- Brief:
Reproduce each of the rows below word for word, leaving none of them out.

# Exercise input start

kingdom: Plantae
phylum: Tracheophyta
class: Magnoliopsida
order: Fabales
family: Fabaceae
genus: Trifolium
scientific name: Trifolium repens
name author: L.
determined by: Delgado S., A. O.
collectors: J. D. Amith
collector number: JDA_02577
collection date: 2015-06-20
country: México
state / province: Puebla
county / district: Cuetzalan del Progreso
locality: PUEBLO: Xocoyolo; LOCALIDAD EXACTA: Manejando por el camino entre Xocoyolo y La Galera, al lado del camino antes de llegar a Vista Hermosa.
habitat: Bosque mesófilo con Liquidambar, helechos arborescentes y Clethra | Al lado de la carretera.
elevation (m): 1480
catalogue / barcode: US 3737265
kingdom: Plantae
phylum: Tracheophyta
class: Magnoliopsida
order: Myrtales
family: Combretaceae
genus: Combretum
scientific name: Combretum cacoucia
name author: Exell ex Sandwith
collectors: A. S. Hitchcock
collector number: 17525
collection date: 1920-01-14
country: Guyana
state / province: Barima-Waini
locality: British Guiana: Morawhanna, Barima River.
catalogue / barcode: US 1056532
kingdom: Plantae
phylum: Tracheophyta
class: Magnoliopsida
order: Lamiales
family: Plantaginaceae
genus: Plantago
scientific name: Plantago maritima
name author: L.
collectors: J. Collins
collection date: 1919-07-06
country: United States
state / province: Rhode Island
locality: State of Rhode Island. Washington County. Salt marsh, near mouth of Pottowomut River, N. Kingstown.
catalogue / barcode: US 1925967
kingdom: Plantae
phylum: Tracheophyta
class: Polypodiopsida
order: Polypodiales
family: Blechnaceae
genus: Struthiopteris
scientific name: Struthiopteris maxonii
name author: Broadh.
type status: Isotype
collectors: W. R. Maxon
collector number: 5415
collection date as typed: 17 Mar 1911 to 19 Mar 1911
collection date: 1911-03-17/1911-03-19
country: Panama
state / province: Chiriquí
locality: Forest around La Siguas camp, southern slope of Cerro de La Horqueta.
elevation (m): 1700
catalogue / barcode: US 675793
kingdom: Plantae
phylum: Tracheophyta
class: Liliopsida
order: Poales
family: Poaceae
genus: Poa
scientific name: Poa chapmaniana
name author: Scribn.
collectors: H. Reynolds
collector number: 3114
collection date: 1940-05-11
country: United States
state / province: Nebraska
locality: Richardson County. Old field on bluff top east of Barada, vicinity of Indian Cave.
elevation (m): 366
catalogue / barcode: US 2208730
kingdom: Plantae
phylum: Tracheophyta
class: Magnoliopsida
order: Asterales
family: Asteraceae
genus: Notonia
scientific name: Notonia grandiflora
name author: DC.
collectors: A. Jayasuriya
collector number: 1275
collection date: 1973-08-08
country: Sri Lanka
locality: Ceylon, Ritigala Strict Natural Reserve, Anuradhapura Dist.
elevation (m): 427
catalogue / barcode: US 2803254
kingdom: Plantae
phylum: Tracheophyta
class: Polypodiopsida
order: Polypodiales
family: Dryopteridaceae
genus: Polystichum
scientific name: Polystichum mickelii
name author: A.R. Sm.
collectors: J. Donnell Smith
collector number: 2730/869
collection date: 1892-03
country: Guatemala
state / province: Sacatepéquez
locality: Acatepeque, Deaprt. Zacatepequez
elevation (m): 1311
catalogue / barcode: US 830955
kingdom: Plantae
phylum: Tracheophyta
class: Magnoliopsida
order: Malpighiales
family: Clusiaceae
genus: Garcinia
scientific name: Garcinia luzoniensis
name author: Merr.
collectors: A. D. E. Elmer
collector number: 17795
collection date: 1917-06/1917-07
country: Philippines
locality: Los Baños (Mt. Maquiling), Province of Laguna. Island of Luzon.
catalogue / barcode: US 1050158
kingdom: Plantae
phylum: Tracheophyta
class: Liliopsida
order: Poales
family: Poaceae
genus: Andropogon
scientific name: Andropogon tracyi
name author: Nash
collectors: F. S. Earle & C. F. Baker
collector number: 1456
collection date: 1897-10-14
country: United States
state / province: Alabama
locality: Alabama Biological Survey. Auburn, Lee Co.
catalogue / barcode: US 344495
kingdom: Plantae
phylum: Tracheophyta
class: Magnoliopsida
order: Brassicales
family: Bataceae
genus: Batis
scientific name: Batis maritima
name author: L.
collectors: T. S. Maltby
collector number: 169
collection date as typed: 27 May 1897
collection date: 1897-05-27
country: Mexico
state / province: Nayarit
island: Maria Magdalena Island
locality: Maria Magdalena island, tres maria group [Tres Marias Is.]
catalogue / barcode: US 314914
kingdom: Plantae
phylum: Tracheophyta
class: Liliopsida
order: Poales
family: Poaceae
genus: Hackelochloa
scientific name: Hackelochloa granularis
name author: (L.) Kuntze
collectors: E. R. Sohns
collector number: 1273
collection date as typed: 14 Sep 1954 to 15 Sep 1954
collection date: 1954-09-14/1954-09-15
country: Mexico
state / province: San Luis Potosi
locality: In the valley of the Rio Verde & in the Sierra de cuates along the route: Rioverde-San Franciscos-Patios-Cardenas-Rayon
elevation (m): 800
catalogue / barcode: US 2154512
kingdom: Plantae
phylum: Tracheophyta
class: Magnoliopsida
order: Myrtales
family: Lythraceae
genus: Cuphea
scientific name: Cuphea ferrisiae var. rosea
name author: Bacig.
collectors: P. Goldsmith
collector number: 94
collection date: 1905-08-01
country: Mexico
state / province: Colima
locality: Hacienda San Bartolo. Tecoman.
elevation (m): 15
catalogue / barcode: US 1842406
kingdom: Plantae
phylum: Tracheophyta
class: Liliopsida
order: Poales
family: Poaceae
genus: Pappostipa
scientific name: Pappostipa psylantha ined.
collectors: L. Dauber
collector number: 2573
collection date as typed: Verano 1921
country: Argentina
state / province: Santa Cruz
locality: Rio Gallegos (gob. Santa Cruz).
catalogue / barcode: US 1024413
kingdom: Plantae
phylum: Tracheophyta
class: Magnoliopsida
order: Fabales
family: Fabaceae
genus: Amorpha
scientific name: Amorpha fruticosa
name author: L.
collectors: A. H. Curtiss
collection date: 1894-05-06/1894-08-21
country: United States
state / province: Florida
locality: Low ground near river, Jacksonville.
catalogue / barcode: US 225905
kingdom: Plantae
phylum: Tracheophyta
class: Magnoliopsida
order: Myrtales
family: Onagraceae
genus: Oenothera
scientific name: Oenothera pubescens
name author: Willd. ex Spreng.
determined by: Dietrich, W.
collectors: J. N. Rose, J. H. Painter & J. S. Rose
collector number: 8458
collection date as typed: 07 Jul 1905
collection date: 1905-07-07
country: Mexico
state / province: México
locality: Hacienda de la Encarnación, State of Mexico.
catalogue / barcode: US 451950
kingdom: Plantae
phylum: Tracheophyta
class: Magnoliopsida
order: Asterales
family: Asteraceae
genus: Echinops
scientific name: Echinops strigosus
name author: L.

# Exercise input end

- Full output:
kingdom: Plantae
phylum: Tracheophyta
class: Magnoliopsida
order: Fabales
family: Fabaceae
genus: Trifolium
scientific name: Trifolium repens
name author: L.
determined by: Delgado S., A. O.
collectors: J. D. Amith
collector number: JDA_02577
collection date: 2015-06-20
country: México
state / province: Puebla
county / district: Cuetzalan del Progreso
locality: PUEBLO: Xocoyolo; LOCALIDAD EXACTA: Manejando por el camino entre Xocoyolo y La Galera, al lado del camino antes de llegar a Vista Hermosa.
habitat: Bosque mesófilo con Liquidambar, helechos arborescentes y Clethra | Al lado de la carretera.
elevation (m): 1480
catalogue / barcode: US 3737265
kingdom: Plantae
phylum: Tracheophyta
class: Magnoliopsida
order: Myrtales
family: Combretaceae
genus: Combretum
scientific name: Combretum cacoucia
name author: Exell ex Sandwith
collectors: A. S. Hitchcock
collector number: 17525
collection date: 1920-01-14
country: Guyana
state / province: Barima-Waini
locality: British Guiana: Morawhanna, Barima River.
catalogue / barcode: US 1056532
kingdom: Plantae
phylum: Tracheophyta
class: Magnoliopsida
order: Lamiales
family: Plantaginaceae
genus: Plantago
scientific name: Plantago maritima
name author: L.
collectors: J. Collins
collection date: 1919-07-06
country: United States
state / province: Rhode Island
locality: State of Rhode Island. Washington County. Salt marsh, near mouth of Pottowomut River, N. Kingstown.
catalogue / barcode: US 1925967
kingdom: Plantae
phylum: Tracheophyta
class: Polypodiopsida
order: Polypodiales
family: Blechnaceae
genus: Struthiopteris
scientific name: Struthiopteris maxonii
name author: Broadh.
type status: Isotype
collectors: W. R. Maxon
collector number: 5415
collection date as typed: 17 Mar 1911 to 19 Mar 1911
collection date: 1911-03-17/1911-03-19
country: Panama
state / province: Chiriquí
locality: Forest around La Siguas camp, southern slope of Cerro de La Horqueta.
elevation (m): 1700
catalogue / barcode: US 675793
kingdom: Plantae
phylum: Tracheophyta
class: Liliopsida
order: Poales
family: Poaceae
genus: Poa
scientific name: Poa chapmaniana
name author: Scribn.
collectors: H. Reynolds
collector number: 3114
collection date: 1940-05-11
country: United States
state / province: Nebraska
locality: Richardson County. Old field on bluff top east of Barada, vicinity of Indian Cave.
elevation (m): 366
catalogue / barcode: US 2208730
kingdom: Plantae
phylum: Tracheophyta
class: Magnoliopsida
order: Asterales
family: Asteraceae
genus: Notonia
scientific name: Notonia grandiflora
name author: DC.
collectors: A. Jayasuriya
collector number: 1275
collection date: 1973-08-08
country: Sri Lanka
locality: Ceylon, Ritigala Strict Natural Reserve, Anuradhapura Dist.
elevation (m): 427
catalogue / barcode: US 2803254
kingdom: Plantae
phylum: Tracheophyta
class: Polypodiopsida
order: Polypodiales
family: Dryopteridaceae
genus: Polystichum
scientific name: Polystichum mickelii
name author: A.R. Sm.
collectors: J. Donnell Smith
collector number: 2730/869
collection date: 1892-03
country: Guatemala
state / province: Sacatepéquez
locality: Acatepeque, Deaprt. Zacatepequez
elevation (m): 1311
catalogue / barcode: US 830955
kingdom: Plantae
phylum: Tracheophyta
class: Magnoliopsida
order: Malpighiales
family: Clusiaceae
genus: Garcinia
scientific name: Garcinia luzoniensis
name author: Merr.
collectors: A. D. E. Elmer
collector number: 17795
collection date: 1917-06/1917-07
country: Philippines
locality: Los Baños (Mt. Maquiling), Province of Laguna. Island of Luzon.
catalogue / barcode: US 1050158
kingdom: Plantae
phylum: Tracheophyta
class: Liliopsida
order: Poales
family: Poaceae
genus: Andropogon
scientific name: Andropogon tracyi
name author: Nash
collectors: F. S. Earle & C. F. Baker
collector number: 1456
collection date: 1897-10-14
country: United States
state / province: Alabama
locality: Alabama Biological Survey. Auburn, Lee Co.
catalogue / barcode: US 344495
kingdom: Plantae
phylum: Tracheophyta
class: Magnoliopsida
order: Brassicales
family: Bataceae
genus: Batis
scientific name: Batis maritima
name author: L.
collectors: T. S. Maltby
collector number: 169
collection date as typed: 27 May 1897
collection date: 1897-05-27
country: Mexico
state / province: Nayarit
island: Maria Magdalena Island
locality: Maria Magdalena island, tres maria group [Tres Marias Is.]
catalogue / barcode: US 314914
kingdom: Plantae
phylum: Tracheophyta
class: Liliopsida
order: Poales
family: Poaceae
genus: Hackelochloa
scientific name: Hackelochloa granularis
name author: (L.) Kuntze
collectors: E. R. Sohns
collector number: 1273
collection date as typed: 14 Sep 1954 to 15 Sep 1954
collection date: 1954-09-14/1954-09-15
country: Mexico
state / province: San Luis Potosi
locality: In the valley of the Rio Verde & in the Sierra de cuates along the route: Rioverde-San Franciscos-Patios-Cardenas-Rayon
elevation (m): 800
catalogue / barcode: US 2154512
kingdom: Plantae
phylum: Tracheophyta
class: Magnoliopsida
order: Myrtales
family: Lythraceae
genus: Cuphea
scientific name: Cuphea ferrisiae var. rosea
name author: Bacig.
collectors: P. Goldsmith
collector number: 94
collection date: 1905-08-01
country: Mexico
state / province: Colima
locality: Hacienda San Bartolo. Tecoman.
elevation (m): 15
catalogue / barcode: US 1842406
kingdom: Plantae
phylum: Tracheophyta
class: Liliopsida
order: Poales
family: Poaceae
genus: Pappostipa
scientific name: Pappostipa psylantha ined.
collectors: L. Dauber
collector number: 2573
collection date as typed: Verano 1921
country: Argentina
state / province: Santa Cruz
locality: Rio Gallegos (gob. Santa Cruz).
catalogue / barcode: US 1024413
kingdom: Plantae
phylum: Tracheophyta
class: Magnoliopsida
order: Fabales
family: Fabaceae
genus: Amorpha
scientific name: Amorpha fruticosa
name author: L.
collectors: A. H. Curtiss
collection date: 1894-05-06/1894-08-21
country: United States
state / province: Florida
locality: Low ground near river, Jacksonville.
catalogue / barcode: US 225905
kingdom: Plantae
phylum: Tracheophyta
class: Magnoliopsida
order: Myrtales
family: Onagraceae
genus: Oenothera
scientific name: Oenothera pubescens
name author: Willd. ex Spreng.
determined by: Dietrich, W.
collectors: J. N. Rose, J. H. Painter & J. S. Rose
collector number: 8458
collection date as typed: 07 Jul 1905
collection date: 1905-07-07
country: Mexico
state / province: México
locality: Hacienda de la Encarnación, State of Mexico.
catalogue / barcode: US 451950
kingdom: Plantae
phylum: Tracheophyta
class: Magnoliopsida
order: Asterales
family: Asteraceae
genus: Echinops
scientific name: Echinops strigosus
name author: L.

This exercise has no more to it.